Problem details:
Rewrite the items below, replacing every occurrence of "Little Pea" with "Little Bean" and leaving everything else unchanged.

□ □ □ □ □ □ □

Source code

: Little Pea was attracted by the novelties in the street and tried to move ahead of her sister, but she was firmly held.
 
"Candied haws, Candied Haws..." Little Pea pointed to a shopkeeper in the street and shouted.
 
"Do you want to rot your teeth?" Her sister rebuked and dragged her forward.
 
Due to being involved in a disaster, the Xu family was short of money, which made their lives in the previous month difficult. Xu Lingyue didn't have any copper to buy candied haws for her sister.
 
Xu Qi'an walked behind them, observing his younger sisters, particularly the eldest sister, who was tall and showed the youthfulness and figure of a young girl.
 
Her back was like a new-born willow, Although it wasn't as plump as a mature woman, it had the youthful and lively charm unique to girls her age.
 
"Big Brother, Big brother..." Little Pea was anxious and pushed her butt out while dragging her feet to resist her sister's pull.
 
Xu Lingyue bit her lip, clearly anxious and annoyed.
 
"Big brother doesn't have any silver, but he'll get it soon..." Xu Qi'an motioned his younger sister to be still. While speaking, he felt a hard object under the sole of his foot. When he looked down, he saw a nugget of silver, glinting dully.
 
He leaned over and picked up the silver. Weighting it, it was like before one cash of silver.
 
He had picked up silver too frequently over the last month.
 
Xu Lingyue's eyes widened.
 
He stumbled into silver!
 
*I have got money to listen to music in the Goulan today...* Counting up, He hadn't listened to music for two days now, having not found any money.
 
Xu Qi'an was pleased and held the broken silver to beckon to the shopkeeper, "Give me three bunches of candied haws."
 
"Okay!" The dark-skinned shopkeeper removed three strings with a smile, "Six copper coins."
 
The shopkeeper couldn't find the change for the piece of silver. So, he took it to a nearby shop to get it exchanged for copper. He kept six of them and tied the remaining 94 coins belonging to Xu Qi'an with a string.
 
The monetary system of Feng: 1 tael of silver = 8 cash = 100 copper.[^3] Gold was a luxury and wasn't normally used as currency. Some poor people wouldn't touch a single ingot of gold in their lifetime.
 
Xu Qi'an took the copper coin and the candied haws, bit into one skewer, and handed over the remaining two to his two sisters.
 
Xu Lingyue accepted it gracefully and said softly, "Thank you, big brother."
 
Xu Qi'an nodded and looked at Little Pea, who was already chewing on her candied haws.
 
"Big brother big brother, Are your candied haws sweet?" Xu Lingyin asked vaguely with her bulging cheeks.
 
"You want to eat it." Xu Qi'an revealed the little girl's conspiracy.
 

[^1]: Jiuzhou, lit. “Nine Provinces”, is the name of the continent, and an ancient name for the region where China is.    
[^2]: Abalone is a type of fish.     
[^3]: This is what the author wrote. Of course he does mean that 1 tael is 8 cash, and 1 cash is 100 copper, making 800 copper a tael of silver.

□ □ □ □ □ □ □

Response:
Source code

: Little Bean was attracted by the novelties in the street and tried to move ahead of her sister, but she was firmly held.
 
"Candied haws, Candied Haws..." Little Bean pointed to a shopkeeper in the street and shouted.
 
"Do you want to rot your teeth?" Her sister rebuked and dragged her forward.
 
Due to being involved in a disaster, the Xu family was short of money, which made their lives in the previous month difficult. Xu Lingyue didn't have any copper to buy candied haws for her sister.
 
Xu Qi'an walked behind them, observing his younger sisters, particularly the eldest sister, who was tall and showed the youthfulness and figure of a young girl.
 
Her back was like a new-born willow, Although it wasn't as plump as a mature woman, it had the youthful and lively charm unique to girls her age.
 
"Big Brother, Big brother..." Little Bean was anxious and pushed her butt out while dragging her feet to resist her sister's pull.
 
Xu Lingyue bit her lip, clearly anxious and annoyed.
 
"Big brother doesn't have any silver, but he'll get it soon..." Xu Qi'an motioned his younger sister to be still. While speaking, he felt a hard object under the sole of his foot. When he looked down, he saw a nugget of silver, glinting dully.
 
He leaned over and picked up the silver. Weighting it, it was like before one cash of silver.
 
He had picked up silver too frequently over the last month.
 
Xu Lingyue's eyes widened.
 
He stumbled into silver!
 
*I have got money to listen to music in the Goulan today...* Counting up, He hadn't listened to music for two days now, having not found any money.
 
Xu Qi'an was pleased and held the broken silver to beckon to the shopkeeper, "Give me three bunches of candied haws."
 
"Okay!" The dark-skinned shopkeeper removed three strings with a smile, "Six copper coins."
 
The shopkeeper couldn't find the change for the piece of silver. So, he took it to a nearby shop to get it exchanged for copper. He kept six of them and tied the remaining 94 coins belonging to Xu Qi'an with a string.
 
The monetary system of Feng: 1 tael of silver = 8 cash = 100 copper.[^3] Gold was a luxury and wasn't normally used as currency. Some poor people wouldn't touch a single ingot of gold in their lifetime.
 
Xu Qi'an took the copper coin and the candied haws, bit into one skewer, and handed over the remaining two to his two sisters.
 
Xu Lingyue accepted it gracefully and said softly, "Thank you, big brother."
 
Xu Qi'an nodded and looked at Little Bean, who was already chewing on her candied haws.
 
"Big brother big brother, Are your candied haws sweet?" Xu Lingyin asked vaguely with her bulging cheeks.
 
"You want to eat it." Xu Qi'an revealed the little girl's conspiracy.
 

[^1]: Jiuzhou, lit. “Nine Provinces”, is the name of the continent, and an ancient name for the region where China is.    
[^2]: Abalone is a type of fish.     
[^3]: This is what the author wrote. Of course he does mean that 1 tael is 8 cash, and 1 cash is 100 copper, making 800 copper a tael of silver.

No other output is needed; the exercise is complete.